Cinema cattolico. Corrente Bergoglio.

Il primo Natale era stato un indizio molto forte del fatto che, per la prima volta dopo tanti anni, qualcuno che ha la potenzialità economica di arrivare al vertice degli incassi in Italia ha anche una prospettiva religiosa. Santocielo, di nuovo a partire dal titolo, dalla cartellonistica e dalla trama, è forse un passo ancora più deciso che mostra con ancora maggiore chiarezza la prospettiva da cui tutto questo è fatto. Ficarra e Picone non sono dei pretini, almeno non lo sono più della media dei commedianti del cinema italiano (che in linea di massima non brillano per corrosività e audacia), hanno un’idea riformista e progressista del cattolicesimo che forse è la cosa più interessante di un film che per il resto di interesse ne stimola ben poco.

Già l’immaginario del regno dei cieli, così neoclassico, è strano. Tutti sono vestiti come antichi romani in un contesto da antica Grecia e Dio è interpretato da Giovanni Storti (l’idea è forse la migliore di tutto il film). Gli angeli sono subissati da preghiere inutili per questioni triviali e nel consesso con Dio viene proposto e approvato di inviare un nuovo messia. L’angelo scelto per andare sulla terra e mettere incinta con il solo tocco della mano una donna non è il più sveglio di tutti ma quello che vuole fare carriera (come accade nei film americani, in cui il mondo dei cieli o l’al di là è sempre altamente burocratizzato).
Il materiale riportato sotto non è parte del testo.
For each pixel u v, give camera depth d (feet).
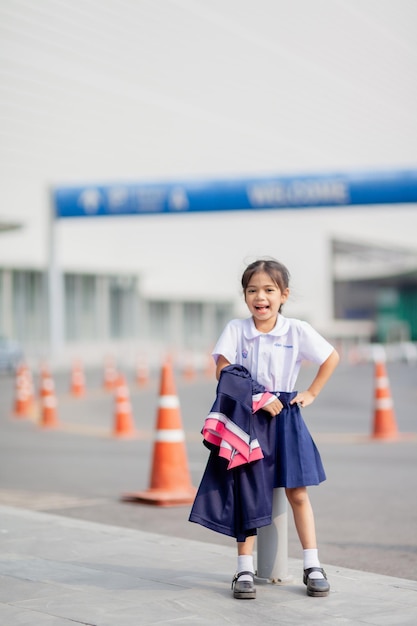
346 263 401.08
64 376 156.04
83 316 214.07
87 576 25.59
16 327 199.72
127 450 60.18
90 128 241.55
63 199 192.34
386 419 64.54
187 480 41.04
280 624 20.98
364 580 25.34
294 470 23.32
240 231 299.58
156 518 36.86
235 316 276.21
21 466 52.70
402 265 363.76
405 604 22.71
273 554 24.58
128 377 153.48
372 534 33.83
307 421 79.61
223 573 25.96
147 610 22.15
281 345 23.91
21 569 26.40
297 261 326.44
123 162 250.98
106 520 36.42
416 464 51.67
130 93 253.03
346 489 43.80
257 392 23.43
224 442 22.76
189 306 256.73
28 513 36.09
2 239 208.95
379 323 392.88
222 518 23.09
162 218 264.93
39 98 229.25
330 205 183.11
Sulla Terra ci sarà un errore e a essere ingravidato sarà un uomo.

Il problema di Santocielo è proprio la commedia, cioè l’intreccio umoristico con cui dire qualcosa che si farebbe più fatica a dire seriamente. L’ora legale era stato un esempio aureo di come i due (in quel caso con Nicola Guaglianone) possono farlo, avevano usato il paradosso per un’idea intorno a cui girano spesso e che si ritrova anche qui, cioè quanto siamo pessimi quando siamo tutti insieme. Santocielo invece non usa mai il ribaltamento di un uomo che deve partorire per dire qualcosa (come si intuisce che forse vorrebbe) sul maschilismo e gli equilibri tra sessi nella nostra società. E non riesce nemmeno come in La matassa o Il 7 e l’8 a fare della semplice comicità efficace. È lungo ed è prolisso.
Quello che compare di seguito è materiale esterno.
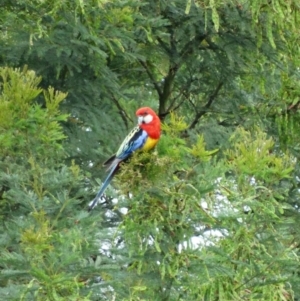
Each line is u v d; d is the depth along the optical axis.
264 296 12.63
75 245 11.62
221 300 12.38
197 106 18.88
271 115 18.41
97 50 15.30
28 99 12.26
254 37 17.59
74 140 16.39
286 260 12.71
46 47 15.66
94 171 16.69
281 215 16.73
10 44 16.48
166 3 17.52
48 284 11.15
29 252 11.34
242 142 13.39
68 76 16.89
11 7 16.08
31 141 12.38
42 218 11.78
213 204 12.12
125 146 12.10
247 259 12.63
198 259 11.97
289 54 17.58
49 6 15.63
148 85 19.50
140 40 17.75
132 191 11.70
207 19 17.23
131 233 11.73
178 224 11.84
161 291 12.35
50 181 12.54
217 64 18.20
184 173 12.70
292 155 18.00
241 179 12.35
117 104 17.97
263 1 16.23
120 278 12.16
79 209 15.70
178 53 18.20
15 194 12.42
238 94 18.55
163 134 12.56
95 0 15.34
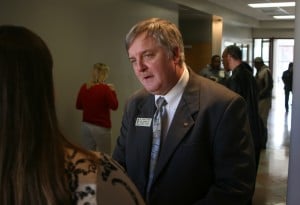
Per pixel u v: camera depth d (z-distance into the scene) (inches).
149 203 57.2
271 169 220.4
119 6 243.3
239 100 57.9
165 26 56.2
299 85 93.9
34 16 177.6
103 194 32.7
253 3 385.7
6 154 30.4
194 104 57.9
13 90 30.8
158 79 56.6
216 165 56.7
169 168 56.7
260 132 143.2
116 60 243.0
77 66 206.8
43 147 31.1
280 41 633.6
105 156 34.8
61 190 31.0
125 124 65.7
Riesce semmai, involontariamente, a fondare un nuovo cinema cattolico italiano in cui non c’è grande deferenza verso i simboli e i precetti religiosi, in cui le figure dell’immaginario fantastico sono normalizzate e così anche le questioni più scottanti, l’omosessualità è promossa e le suore si innamorano (per quanto di un angelo). Vite e passioni di uomini e donne di chiesa insomma, in cui però come sempre nel cinema italiano l’aborto non esiste. Nei film italiani l’ipotesi è sempre ventilata e con grande considerazione e rispetto per la scelta di abortire ma alla fine, com’è come non è, il feto lo si tiene sempre. Se l’aborto c’è nei film italiani è nel passato dei personaggi, un trauma esterno al film.
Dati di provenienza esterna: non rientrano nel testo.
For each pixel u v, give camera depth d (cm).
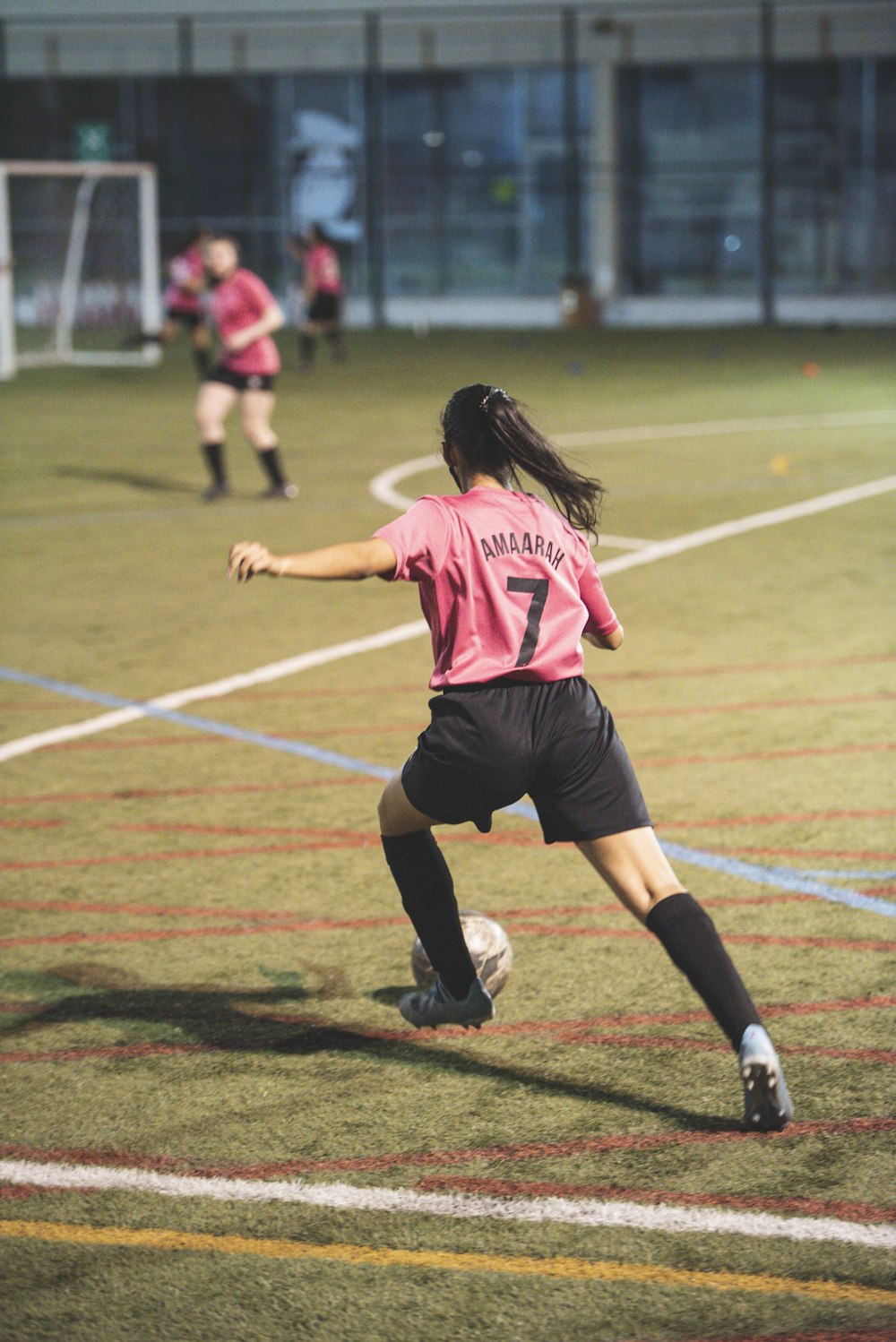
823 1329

Santocielo quindi è progressista ma fino a un certo punto, si premette di prendere in giro Dio e di rappresentarlo (cosa non scontata per un film cristiano) e flirta con l’idea che non ascolti, affermando solo in chiusura e non con grande evidenza che non ascolta le richieste sciocche, ma per quelle importanti c’è. Il più classico degli atti da monelli che ha come vero fine affermare una nuova possibilità di fede, diversa, moderna, disincantata e poco succube della religione. Perfetta per la mentalità italiana.